Ara tersenyum malu-malu kemudian dia langsung memeluk bibinya, dia merasa lega karena bibinya sudah mengetahui hubungannya dengan Varo dan dia merasa senang namun Ara ingin memastikan jika tidak ada cinta di antara suami dan bibinya itu.
" Nuri, Ibu mau pulang." Susi merogoh tasnya mencari kunci mobil.

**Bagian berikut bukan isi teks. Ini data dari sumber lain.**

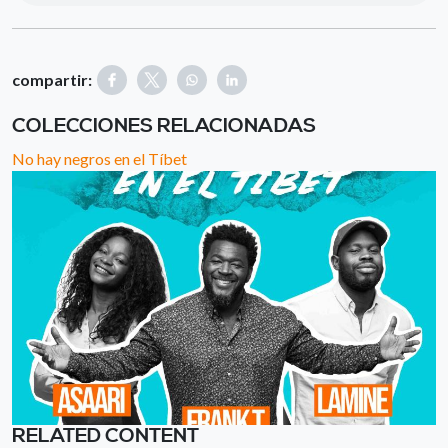
compartir:
COLECCIONES RELACIONADAS
No hay negros en el Tíbet
RELATED CONTENT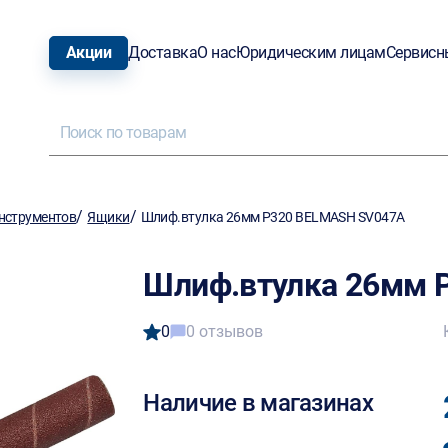
Акции
Доставка
О нас
Юридическим лицам
Сервисн
/
/
нструментов
Ящики
Шлиф.втулка 26мм P320 BELMASH SV047A
Шлиф.втулка 26мм 
0
0 отзывов
Наличие в магазинах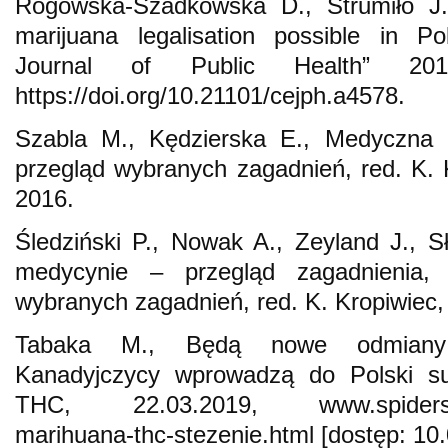
Rogowska-Szadkowska D., Strumiło J.,
marijuana legalisation possible in P
Journal of Public Health” 20
https://doi.org/10.21101/cejph.a4578.
Szabla M., Kędzierska E., Medyczna m
przegląd wybranych zagadnień, red. K. K
2016.
Śledziński P., Nowak A., Zeyland J., 
medycynie – przegląd zagadnienia, 
wybranych zagadnień, red. K. Kropiwiec, 
Tabaka M., Będą nowe odmiany 
Kanadyjczycy wprowadzą do Polski s
THC, 22.03.2019, www.spidersweb
marihuana-thc-stezenie.html [dostęp: 10.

" Eh ada calon menantu, dah lama kita tidak bertemu." Susi masih menganggap Varo adalah calon menantunya padahal sudah sangat jelas sekali jika hari ini Ara mengetahui semuanya.
" Ibu, semuanya sudah berakhir. Pertunangan Nuri dan Alvaro sudah tidak ada lagi, jadi berhentilah berpura-pura lagi soalnya Ara sudah mengetahui semuanya, iya Ara?" Kata Nuri, dia tidak ingin membuat Varo menjadi salah paham padanya sehingga cepat -cepat dia menjelaskan.
Ara hanya tersenyum kecil saja sembari mengangguk, sementara Varo tak menanggapi apapun dia malah berekspresi datar.
" Loh memangnya kenapa? Ucapan itu adalah doa, apalagi dari seorang ibu, siapa tahu saja jadi kenyataan."
" Ibu!" Bentak Nuri, dia melirik arah Varo.
" Apa maksud Nenek?"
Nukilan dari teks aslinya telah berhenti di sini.